The embryology laboratory, where oocytes will ultimately reside, should be equipped with incubators that have undergone quality control to assure that their temperature, gas concentrations, and humidity are within tolerable ranges specified by the laboratory. Whereas appropriate pH and osmolality of the media have been documented and targets for these values are well known, the ideal temperature for embryo culture has not yet been established (McCulloh, 2012). Generally, laboratories rely upon the notion that the ideal culture temperature is one that mimics body temperature - 37.0⁰C. Temperature is considered quite important, due to the temperature sensitivity of the meiotic spindles (Meng et al., 2001).
The embryology laboratory should have sufficient equipment to perform the embryology tasks anticipated, such as dissecting microscope(s) for examination of cumulus masses, corona radiata, and oocytes, and warmed surfaces (stage of microscope, tube warmers, large surfaces for dishes in which follicular aspirates are examined). All equipment should be maintained and checked frequently as a quality-control exercise.

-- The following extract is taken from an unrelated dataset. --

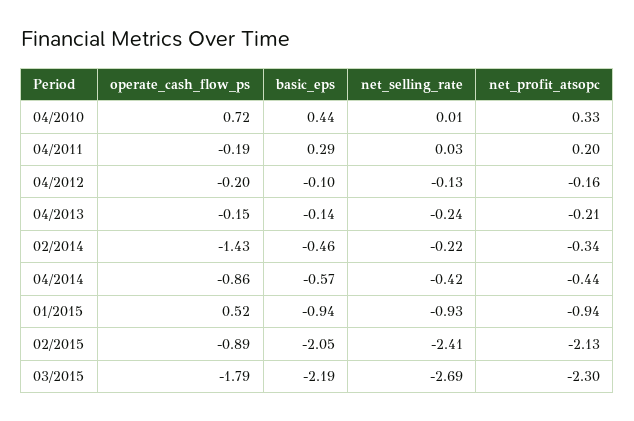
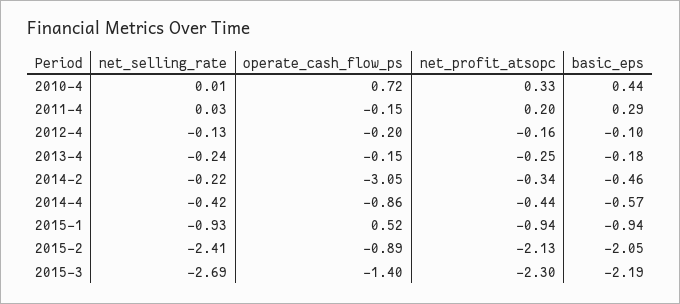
operate_cash_flow_ps, 04/2011: -0.19 -> -0.15
basic_eps, 04/2013: -0.14 -> -0.18
net_profit_atsopc, 04/2013: -0.21 -> -0.25
operate_cash_flow_ps, 02/2014: -1.43 -> -3.05
operate_cash_flow_ps, 03/2015: -1.79 -> -1.4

Air quality in the laboratory has been the subject of great concern during recent decades (Cohen et al., 1987). It is notable that gametes and embryos in culture do not have the advantage of organ systems in the body to help detoxify their environment (e.g. the immune system, lungs to limit exposure to environmental gases, liver to remove toxins from the body fluids). Therefore, similar systems should be employed to limit the gametes' and embryos' exposure to airborne agents while maintained in vitro.
Systems such as HEPA and carbon filtration have been created to remove particulates and minimize the presence of volatile organic compounds. Minimization of redox reagents using potassium permanganate is another technique. Systems like these should be considered, especially in the typical urban setting of an IVF facility.

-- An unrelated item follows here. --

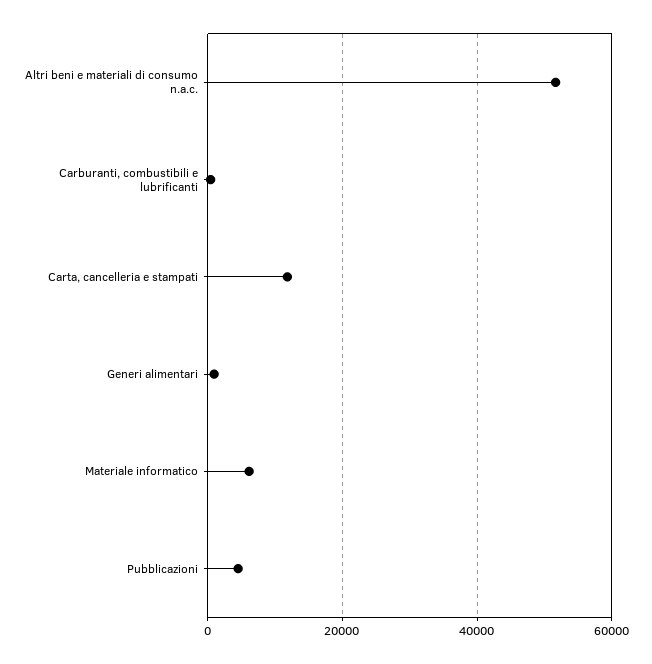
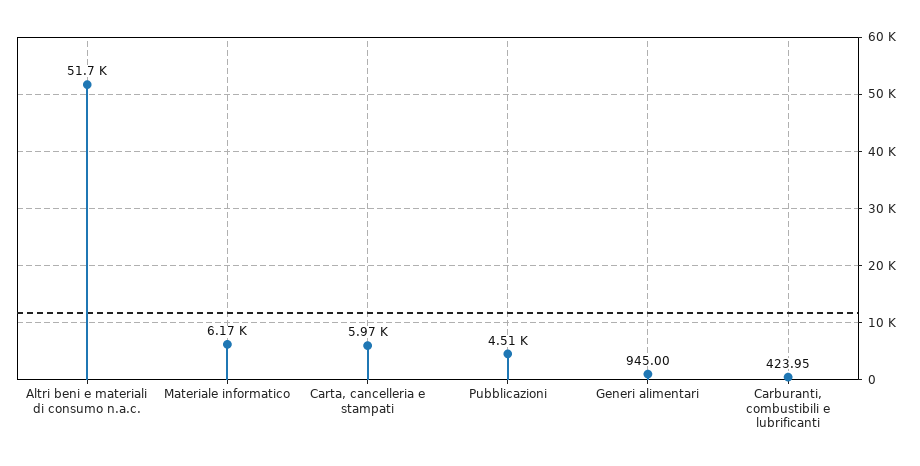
Carta, cancelleria e stampati: 12000 -> 5970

Preparation for the Retrieval
Physician's orders should be written unambiguously so that the laboratory knows what procedures must be performed with the oocytes retrieved. Written orders may be maintained on paper or electronically and are generally expected to be provided on requisitions furnished by the laboratory. Not knowing the orders prior to the retrieval may lead to confusion and delays in processing or even inappropriate treatments of the oocytes.
The orders should include the intent of oocyte retrieval for oocyte freezing or for fertilization; whether insemination will be via standard co-incubation of the oocytes with sperm or via intracytoplasmic sperm injection (ICSI) or whether some oocytes will have standard insemination and some ICSI; whether the patient is intending to undergo transfer (replacement) of fresh embryos from this retrieval or whether the embryos are all intended for cryopreservation; and at what stage should cryopreservation be performed. Finally, it is extremely helpful for the technician performing the retrieval to have some idea of the number of oocytes anticipated.
It allows the technician to be emotionally prepared for a long retrieval with many oocytes or for a short retrieval with few oocytes and possibly more extensive examination to find the small number(s) of oocytes expected.